1. A used Starbucks gift card with $3 on it

Nothing says “I forgot that I was supposed to get you something and found this in my old wallet” like a $3 gift card to Starbucks that your aunt gave you two years ago and you forgot to cash out because you couldn’t remember if there was anything left on it. Tell your frenemy that you understand they think they’re too good for a $2 drip coffee, and take pleasure in knowing they can’t pacify their bad habit of impatiently customizing their order with 17 flavor pumps and soy milk with a measly $3. Happy holidays! Their drink is on you next time.

2. Texas A&M tickets

Subtly hint that you wish they’d leave the friend group, just like Jimbo left FSU football. They know it. You know it. Both absences would be for the best. Your group has had its eye on Taggart for a hot second.
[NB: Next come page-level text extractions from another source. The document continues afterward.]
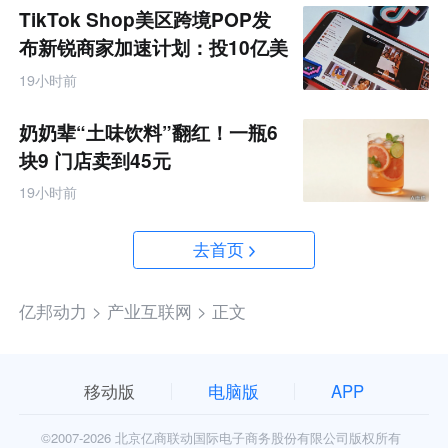
TikTok Shop美区跨境POP发
布新锐商家加速计划：投10亿美
金资源帮扶四类商家
19小时前
奶奶辈“土味饮料”翻红！一瓶6
块9 门店卖到45元
19小时前
去首页
亿邦动力 >
产业互联网 >
正文
移动版
电脑版
APP
©2007-
2026 北京亿商联动国际电子商务股份有限公司版权所有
You’ve been dying to invite him over for a wine and movie night, and your friend’s failure to get you into literally any other bowl game besides the friggin’ stupid Mississippi State one was just the ammunition you needed to let someone else sit in their place on the couch. 

3. A mason jar that was once filled with pasta sauce

We all know that one friend who just loves “sustainability” and “crafting” and “being more environmentally righteous than literally anyone else living on the planet we’re all rapidly killing!” So, why not give them the mason jar that your store bought pasta sauce came in? Run the labels under hot water, peel them off and don’t rinse it completely around the rim. Leave that unmistakable pasta sauce stench in the jar. Give it to them proudly and watch them squirm. They can’t refuse a recycled gift or they risk everyone seeing through the free-love attitude they have so carefully cultivated!

4. A framed picture of the friend group that they look particularly awful in

Get back at them for posting that embarrassing photo of you from last year’s gift exchange on this year’s Facebook event page. You know they just LOVED your grandma’s comment about how your cheeks “haven’t been that chubby since you were a baby!” If they don’t have the framed picture displayed somewhere come next week, you can call them a shallow, unloving, prioritizer of other friends. Haha, got ‘em!

5. Your new tax return

We all know they think they’re the most politically savvy, and most willing to literally set themselves on fire to combat social injustice, of all the friends in the group. Giving them an IOU for your new tax return this holiday season should keep them angry and full of moral outrage until at least the New Year. Sure, you’ll have to give up about $7-10 of your refunded, hard-earned money in due time, but think of the testimonial material you’ll be bringing them!

6. A miniature piggy bank

Highlight your frenemy’s financial irresponsibility and your friend group’s complete lack of faith in their ability to save pocket change with a teeny tiny piggy bank you found in a thrift store! Nothing screams “every time I pass a Circle K, I can’t resist pulling out a couple of quarters and getting a Moutain Dew buzz,” more than a pink, pint-sized oinker. It may have the spirit of a deceased child attached to it, but at least it comes with its own crazy glue and a guide for piecing it back together when it is inevitably smashed to bits in an alcohol-fueled rage!

7. A bedazzled muzzle

Sick of hearing them drone on about the volunteer position they’re trying to pass off as an “experiential pre-internship?” Maybe it’s the constant yammering about how they’re just “so involved,” or how they’re “so stressed out” about the impending finals week that they seem to think is only happening to them? Try gifting them a bedazzled muzzle! Really, the resurgence of chokers paved they way for the muzzle. Let them know you care, because you know they care, about them being one step ahead of the trends at the CollegeTown boutiques.